**WORK ORDER 1:**
From the records below, extract every line unchanged, beginning at the start of the records and stopping after the line that contains "This screenshot has height=540, width=960. What". Leave the pictures out.

**SOURCE TEXT:**
===============

4. MTP Powered by the Overlap Scheduler
Since v0.4, overlap scheduler has been serving as the default batch scheduling strategy for SGLang, with its capacity to reach zero CPU overhead through overlapping CPU scheduling with GPU computation. Meanwhile, Multi-token Prediction (MTP) is one of the most popular speculative decoding methods, widely adopted by mainstream models including DeepSeek R1. More details of MTP implementation in SGLang can be found in this blog.


As an effort to combine MTP and overlap scheduler seamlessly, SGLang proposes Spec-V2, which mitigates the synchronization between MTP batches with finely designed message passing and overlapping strategy.
To be specific, Spec-V2 adopts a two-stream design: a forward stream for all the GPU computation, and a schedule stream (here we use term “stream” to emphasize asynchronicity) for CPU operations including result processing, memory deallocation, preparation for the next batch and so on.

===============

**PROVIDED ENTRIES:**
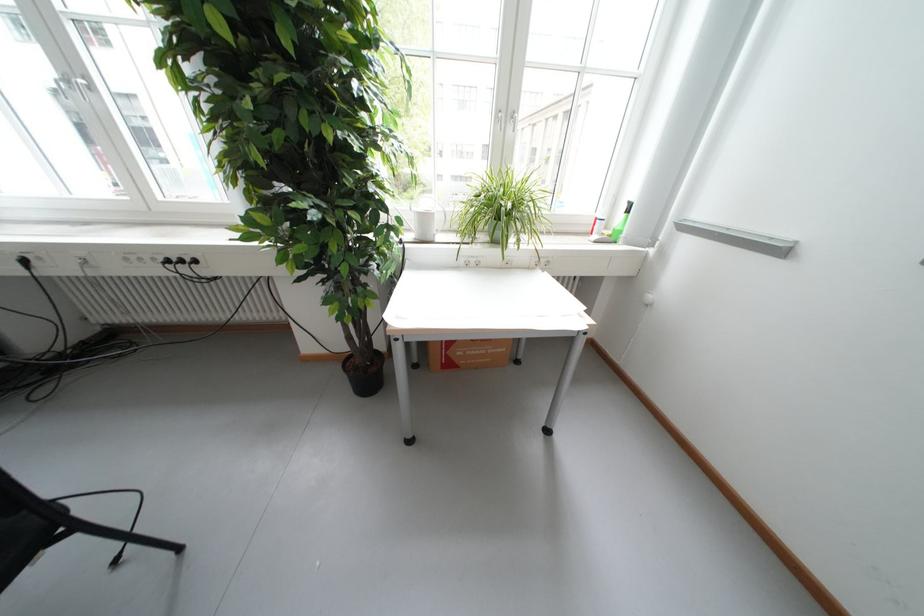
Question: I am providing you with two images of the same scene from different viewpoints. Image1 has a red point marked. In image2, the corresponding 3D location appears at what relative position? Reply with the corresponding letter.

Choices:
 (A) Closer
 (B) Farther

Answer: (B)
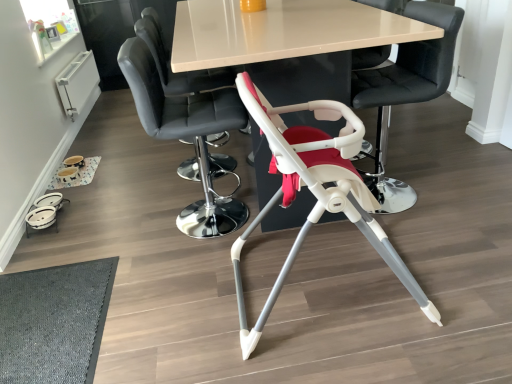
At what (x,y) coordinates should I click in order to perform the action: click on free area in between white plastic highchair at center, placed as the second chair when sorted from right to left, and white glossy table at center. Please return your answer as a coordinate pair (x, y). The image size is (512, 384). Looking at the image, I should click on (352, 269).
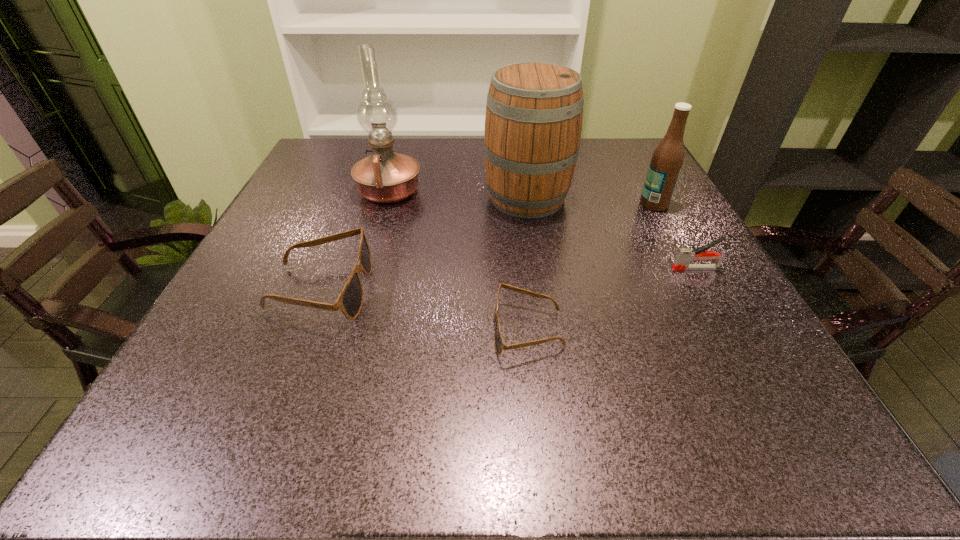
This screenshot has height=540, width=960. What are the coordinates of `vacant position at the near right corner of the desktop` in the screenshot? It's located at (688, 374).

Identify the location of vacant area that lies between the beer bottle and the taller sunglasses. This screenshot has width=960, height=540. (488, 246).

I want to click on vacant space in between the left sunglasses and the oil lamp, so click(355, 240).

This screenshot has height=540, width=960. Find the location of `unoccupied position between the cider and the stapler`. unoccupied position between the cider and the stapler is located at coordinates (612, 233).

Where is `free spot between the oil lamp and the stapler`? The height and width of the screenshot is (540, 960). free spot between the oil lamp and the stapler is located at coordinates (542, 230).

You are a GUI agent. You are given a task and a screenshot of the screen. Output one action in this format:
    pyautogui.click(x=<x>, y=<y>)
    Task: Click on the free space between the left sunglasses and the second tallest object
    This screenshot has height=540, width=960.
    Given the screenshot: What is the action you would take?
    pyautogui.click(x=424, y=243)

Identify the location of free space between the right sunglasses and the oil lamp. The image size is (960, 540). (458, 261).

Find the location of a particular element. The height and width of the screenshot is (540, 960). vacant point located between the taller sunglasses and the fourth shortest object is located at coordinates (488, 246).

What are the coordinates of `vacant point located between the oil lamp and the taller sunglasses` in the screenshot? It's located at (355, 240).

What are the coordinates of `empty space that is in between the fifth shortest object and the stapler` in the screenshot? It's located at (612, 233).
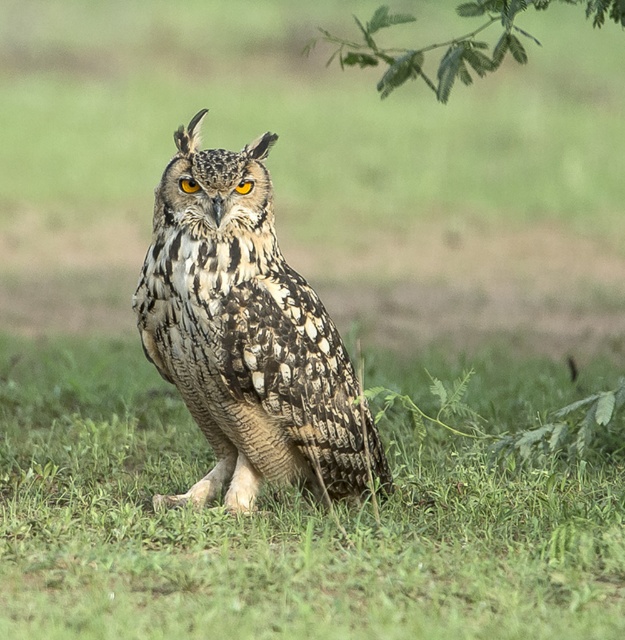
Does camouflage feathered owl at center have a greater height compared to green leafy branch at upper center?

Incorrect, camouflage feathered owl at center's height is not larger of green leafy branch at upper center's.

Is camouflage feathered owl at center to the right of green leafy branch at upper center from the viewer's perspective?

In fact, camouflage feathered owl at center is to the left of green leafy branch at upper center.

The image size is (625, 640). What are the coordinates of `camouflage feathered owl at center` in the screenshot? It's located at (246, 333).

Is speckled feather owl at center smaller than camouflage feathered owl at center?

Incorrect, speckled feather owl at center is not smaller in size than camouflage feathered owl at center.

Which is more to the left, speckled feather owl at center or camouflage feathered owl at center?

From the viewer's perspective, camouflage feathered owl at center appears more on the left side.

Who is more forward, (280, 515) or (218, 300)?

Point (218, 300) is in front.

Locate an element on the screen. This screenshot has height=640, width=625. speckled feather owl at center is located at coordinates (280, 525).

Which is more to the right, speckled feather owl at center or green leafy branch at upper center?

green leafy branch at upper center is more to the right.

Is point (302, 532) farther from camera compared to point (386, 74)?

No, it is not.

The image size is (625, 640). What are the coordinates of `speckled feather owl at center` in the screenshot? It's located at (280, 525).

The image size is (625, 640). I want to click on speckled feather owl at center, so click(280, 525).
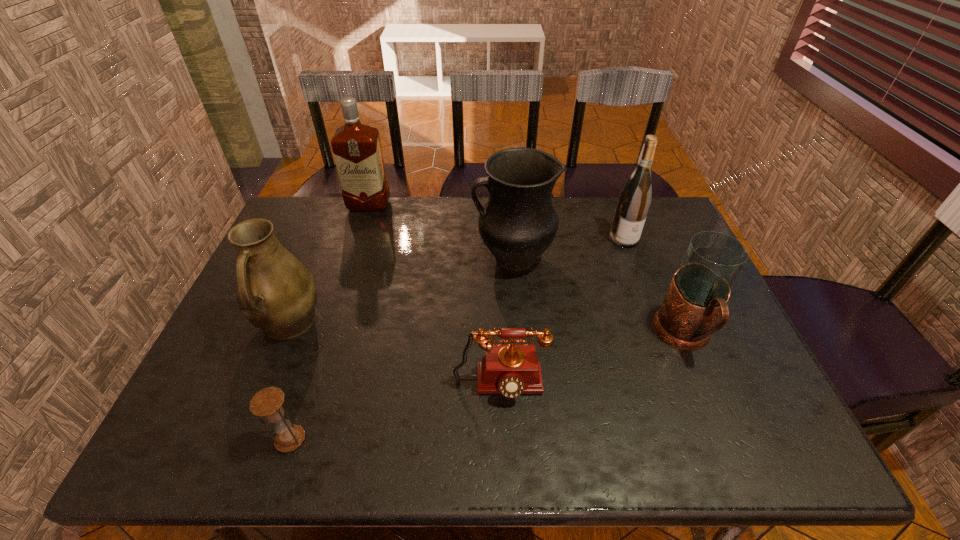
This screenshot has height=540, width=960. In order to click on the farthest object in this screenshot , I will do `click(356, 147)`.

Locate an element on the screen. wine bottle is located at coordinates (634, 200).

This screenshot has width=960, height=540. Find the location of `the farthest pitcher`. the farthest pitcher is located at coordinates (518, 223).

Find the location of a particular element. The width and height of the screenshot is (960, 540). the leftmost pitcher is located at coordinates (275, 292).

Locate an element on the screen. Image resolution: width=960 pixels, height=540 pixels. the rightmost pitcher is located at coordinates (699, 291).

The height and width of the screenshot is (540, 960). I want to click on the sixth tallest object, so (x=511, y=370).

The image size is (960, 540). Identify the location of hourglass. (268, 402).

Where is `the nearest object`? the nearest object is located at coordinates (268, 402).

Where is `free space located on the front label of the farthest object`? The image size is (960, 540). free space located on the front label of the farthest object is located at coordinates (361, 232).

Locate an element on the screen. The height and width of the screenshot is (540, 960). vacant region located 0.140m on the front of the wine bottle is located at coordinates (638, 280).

===============

**WORK ORDER 2:**
Copy the passage on MTP and the overlap scheduler word for word, beginning at the words "As an effort" and stopping after "batch and so on.".

**ANSWER AREA 1:**
Question: I am providing you with two images of the same scene from different viewpoints. Image1 has a red point marked. In image2, the corresponding 3D location appears at what relative position? Reply with the corresponding letter.

Choices:
 (A) Closer
 (B) Farther

Answer: (B)
At what (x,y) coordinates should I click in order to perform the action: click on free area in between white plastic highchair at center, placed as the second chair when sorted from right to left, and white glossy table at center. Please return your answer as a coordinate pair (x, y). The image size is (512, 384). Looking at the image, I should click on (352, 269).
This screenshot has height=540, width=960. What are the coordinates of `vacant position at the near right corner of the desktop` in the screenshot? It's located at (688, 374).

**ANSWER AREA 2:**
As an effort to combine MTP and overlap scheduler seamlessly, SGLang proposes Spec-V2, which mitigates the synchronization between MTP batches with finely designed message passing and overlapping strategy.
To be specific, Spec-V2 adopts a two-stream design: a forward stream for all the GPU computation, and a schedule stream (here we use term “stream” to emphasize asynchronicity) for CPU operations including result processing, memory deallocation, preparation for the next batch and so on.